日本は本土決戦にむけ、大動員を進めていた。結果、終戦の時点で内地には四三〇万人を超える陸海軍将兵が展開していた。外地には軍民あわせて七〇〇万人がいた。
戦争が終われば復員が始まる。 ただし外地のほうは輸送手段の確保に時間がかかる。復員はまず八月下旬、内地の部隊から始まった。特別列車が仕立てられ、各地の駅は連日、復員者であふれた。
 そのさなかの八月二八日には米軍の先遣隊が、次いで三〇日にマッカーサー連合国軍最高司令官が厚木飛行場に降り立った。飛行場は終戦直後の叛乱のために航空機の残骸があちこちに散らばっており、民間会社の手伝いで何とか片付けられていた。
 日本の陸上では急速に「戦後」へ移行していく。対して海では、交通を寸断する機雷の脅威が健在だった。玉音放送の日から八月いっぱいの半月間で大小二八隻が触雷し、うち十四隻が沈没した。
 また二四日には舞鶴港の目前で、乗客四〇〇〇人を乗せて釜山へ向かおうとする海軍輸送船「浮島丸」が爆発、沈没した。
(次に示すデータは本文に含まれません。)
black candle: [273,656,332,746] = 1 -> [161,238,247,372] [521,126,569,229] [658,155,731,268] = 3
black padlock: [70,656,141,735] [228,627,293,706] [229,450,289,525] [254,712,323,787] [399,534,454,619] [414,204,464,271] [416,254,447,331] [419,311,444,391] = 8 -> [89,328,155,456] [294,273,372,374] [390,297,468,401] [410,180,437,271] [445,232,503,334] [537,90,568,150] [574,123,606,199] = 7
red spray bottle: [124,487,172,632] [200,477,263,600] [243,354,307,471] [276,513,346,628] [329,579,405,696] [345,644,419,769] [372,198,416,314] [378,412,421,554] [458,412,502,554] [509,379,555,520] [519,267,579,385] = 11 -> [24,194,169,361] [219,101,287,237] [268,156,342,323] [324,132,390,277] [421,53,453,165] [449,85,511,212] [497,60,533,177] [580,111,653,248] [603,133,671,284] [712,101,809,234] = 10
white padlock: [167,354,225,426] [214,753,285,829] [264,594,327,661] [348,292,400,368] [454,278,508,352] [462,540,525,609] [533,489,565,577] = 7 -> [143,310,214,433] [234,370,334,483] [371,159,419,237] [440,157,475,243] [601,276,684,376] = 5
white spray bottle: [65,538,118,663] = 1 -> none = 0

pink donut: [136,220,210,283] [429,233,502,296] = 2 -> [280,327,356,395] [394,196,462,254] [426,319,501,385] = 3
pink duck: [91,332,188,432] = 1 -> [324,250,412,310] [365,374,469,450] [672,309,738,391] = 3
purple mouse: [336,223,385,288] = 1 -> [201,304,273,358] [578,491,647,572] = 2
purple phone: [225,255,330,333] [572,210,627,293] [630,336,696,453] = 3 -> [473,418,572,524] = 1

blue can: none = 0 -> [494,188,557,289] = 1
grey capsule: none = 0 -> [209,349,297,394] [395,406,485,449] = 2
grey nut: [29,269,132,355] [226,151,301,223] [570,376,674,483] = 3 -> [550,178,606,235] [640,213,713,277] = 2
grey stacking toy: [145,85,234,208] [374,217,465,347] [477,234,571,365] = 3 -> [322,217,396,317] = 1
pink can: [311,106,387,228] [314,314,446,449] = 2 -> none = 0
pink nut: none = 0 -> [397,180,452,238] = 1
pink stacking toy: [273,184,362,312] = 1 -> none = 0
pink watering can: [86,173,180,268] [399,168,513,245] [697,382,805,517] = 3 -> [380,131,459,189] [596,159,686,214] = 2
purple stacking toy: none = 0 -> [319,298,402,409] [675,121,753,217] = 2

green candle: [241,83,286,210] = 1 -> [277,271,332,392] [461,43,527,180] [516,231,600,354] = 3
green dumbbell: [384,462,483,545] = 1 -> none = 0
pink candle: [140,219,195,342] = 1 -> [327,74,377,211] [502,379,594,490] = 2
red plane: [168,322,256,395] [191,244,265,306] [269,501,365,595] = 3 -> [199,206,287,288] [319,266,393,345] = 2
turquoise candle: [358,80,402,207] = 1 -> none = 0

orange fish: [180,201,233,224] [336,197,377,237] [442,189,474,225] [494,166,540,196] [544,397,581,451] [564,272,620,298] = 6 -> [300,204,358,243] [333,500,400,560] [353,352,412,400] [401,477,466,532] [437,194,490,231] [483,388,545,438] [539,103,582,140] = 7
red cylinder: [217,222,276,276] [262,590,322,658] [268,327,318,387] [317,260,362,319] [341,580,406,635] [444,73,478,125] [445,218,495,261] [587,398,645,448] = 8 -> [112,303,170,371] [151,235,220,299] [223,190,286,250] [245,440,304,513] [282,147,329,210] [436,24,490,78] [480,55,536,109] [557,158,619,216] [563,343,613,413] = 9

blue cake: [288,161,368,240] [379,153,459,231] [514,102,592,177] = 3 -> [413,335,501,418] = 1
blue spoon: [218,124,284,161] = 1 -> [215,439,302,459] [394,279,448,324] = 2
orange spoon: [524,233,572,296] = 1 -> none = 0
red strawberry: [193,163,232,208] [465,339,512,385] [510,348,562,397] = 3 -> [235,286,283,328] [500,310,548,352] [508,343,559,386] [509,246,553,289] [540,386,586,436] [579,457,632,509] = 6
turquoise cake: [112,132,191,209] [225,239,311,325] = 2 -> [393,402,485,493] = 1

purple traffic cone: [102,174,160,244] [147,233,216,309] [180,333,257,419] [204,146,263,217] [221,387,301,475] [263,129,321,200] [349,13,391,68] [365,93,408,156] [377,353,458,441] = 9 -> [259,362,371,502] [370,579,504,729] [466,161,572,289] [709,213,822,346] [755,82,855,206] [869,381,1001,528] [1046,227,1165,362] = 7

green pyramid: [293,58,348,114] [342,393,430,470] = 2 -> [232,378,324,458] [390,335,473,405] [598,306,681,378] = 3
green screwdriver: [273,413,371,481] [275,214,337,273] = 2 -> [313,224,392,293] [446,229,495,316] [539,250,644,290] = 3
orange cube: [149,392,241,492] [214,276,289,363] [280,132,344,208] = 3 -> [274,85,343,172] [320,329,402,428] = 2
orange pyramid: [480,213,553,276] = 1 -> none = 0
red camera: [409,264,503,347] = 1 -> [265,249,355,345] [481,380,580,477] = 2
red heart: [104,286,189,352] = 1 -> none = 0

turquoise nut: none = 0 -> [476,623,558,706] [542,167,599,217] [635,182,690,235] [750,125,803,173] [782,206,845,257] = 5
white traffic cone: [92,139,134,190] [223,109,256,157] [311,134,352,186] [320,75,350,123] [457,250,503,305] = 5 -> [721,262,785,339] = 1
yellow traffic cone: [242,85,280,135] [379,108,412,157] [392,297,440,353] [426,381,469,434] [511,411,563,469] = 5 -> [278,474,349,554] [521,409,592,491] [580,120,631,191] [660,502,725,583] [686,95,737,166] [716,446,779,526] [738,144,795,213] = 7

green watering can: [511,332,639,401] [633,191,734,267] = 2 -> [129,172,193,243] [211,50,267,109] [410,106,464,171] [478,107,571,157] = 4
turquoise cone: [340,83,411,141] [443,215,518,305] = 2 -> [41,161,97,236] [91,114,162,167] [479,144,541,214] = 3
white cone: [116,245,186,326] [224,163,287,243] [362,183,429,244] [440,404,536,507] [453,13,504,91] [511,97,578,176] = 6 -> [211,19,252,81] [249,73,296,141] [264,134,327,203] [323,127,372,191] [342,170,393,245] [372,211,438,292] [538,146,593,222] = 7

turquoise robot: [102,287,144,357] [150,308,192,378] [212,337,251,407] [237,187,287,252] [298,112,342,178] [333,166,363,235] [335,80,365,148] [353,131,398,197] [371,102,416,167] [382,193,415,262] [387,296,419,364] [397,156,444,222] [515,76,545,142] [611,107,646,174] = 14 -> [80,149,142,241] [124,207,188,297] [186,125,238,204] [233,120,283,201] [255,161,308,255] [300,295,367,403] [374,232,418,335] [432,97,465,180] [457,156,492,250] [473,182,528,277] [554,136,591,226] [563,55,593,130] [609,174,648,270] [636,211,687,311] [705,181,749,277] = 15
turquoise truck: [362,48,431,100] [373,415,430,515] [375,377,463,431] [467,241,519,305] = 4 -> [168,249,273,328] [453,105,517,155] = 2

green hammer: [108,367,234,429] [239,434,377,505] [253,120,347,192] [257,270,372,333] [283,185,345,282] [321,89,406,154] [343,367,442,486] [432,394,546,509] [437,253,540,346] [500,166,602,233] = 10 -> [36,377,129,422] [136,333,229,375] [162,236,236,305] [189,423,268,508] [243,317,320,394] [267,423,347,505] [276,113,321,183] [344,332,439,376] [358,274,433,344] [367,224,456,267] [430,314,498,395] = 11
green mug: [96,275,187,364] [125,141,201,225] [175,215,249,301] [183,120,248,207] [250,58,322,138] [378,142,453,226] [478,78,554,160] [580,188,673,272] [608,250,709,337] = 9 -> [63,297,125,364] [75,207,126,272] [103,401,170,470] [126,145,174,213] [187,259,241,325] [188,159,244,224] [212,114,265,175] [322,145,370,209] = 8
敗戦直後の混乱があり、また事故の大きさが現地の情報を錯綜させ、詳しい検証はできなかったが、死亡と不明者を合わせて二〇〇〇人を超えると推定された。乗客のほとんどは、徴用を解かれて故郷へ帰る朝鮮人労働者とその家族。事故原因は触雷の可能性が濃厚だった。
 掃海は一刻を争うことが明白となった。だが九月一日、海軍省は掃海の拡充ではなく中断を決定する。占領軍の指示を待つ、という理由だった。松原は腹立ちまぎれに数本の鉛筆をへし折ったが、掃海計画の立案に加わるよう正式に命ぜられ、気持ちを入れ替えた。
「貴様は口が悪い。ほかの職員とうまくやれるか心配である」
 上司の村上八郎課長は、松原にそう言った。五十路手前の大佐で、海軍内では機雷のエキスパートとして名高い。ただし陸上勤務が長く、潮気ゆたかな海軍将校というより技術部門の責任者らしい理知的な雰囲気を持つ。
「そうおっしゃる課長は、近ごろ顔色がお悪いようですが」
「持病の胃がよくないのだ。きみも、あまり私を悩ませんでくれよ」
「もしご体調が回復されたら、それはこの松原の働きのおかげと思っていただきたく」
「私の胃より機雷だ。きみはどうか」
 青い顔のまま、村上がじっと見返してきた。
「――同じ思いです。部下としては課長の健康を気遣うべき身ですが」
「よろしい。ではさっそく仕事にかかれ。きみが勝手にやっていたらしい計画の研究を、存分に生かしたまえ」
 いい上司に巡り合えた、と松原は思った。
 翌九月二日、連合国最高司令官総司令部は、はじめてとなる日本への命令「一般命令第一号」を発する。日本軍の武装解除、戦地ごとに降伏する相手国の指定などを内容とした。 また、日本国は連合国最高司令官の指示に従って機雷を除去すべし、とされた。
 海軍では残存の艦艇と重油をかき集め、復員船を送った。その月の下旬には外地からのはじめての復員船となる病院船「高砂丸」が、独立混成第五〇旅団の陸軍兵を乗せて大分に帰りつく。同旅団は飢餓と疫病ですでに四五〇〇名近くの戦病死を出しており、復員できた一六〇〇名も生死の境にあった。
 同じころ、天皇がマッカーサーを訪問した。直後に公表された写真では、現人神とあがめられたお方が、小柄な体躯をきちんとした洋式の正装に包んでおり、占領者側の元帥はくだけた軍服姿で両手をポケットに突っ込んでいた。国民は衝撃を受けた。
 一〇月六日、アメリカ第五艦隊の指揮下で掃海が再興される。待たされていた日本の掃海隊は、それまでに練り上げられた編制と計画に基づき、猛然と海に出て行った。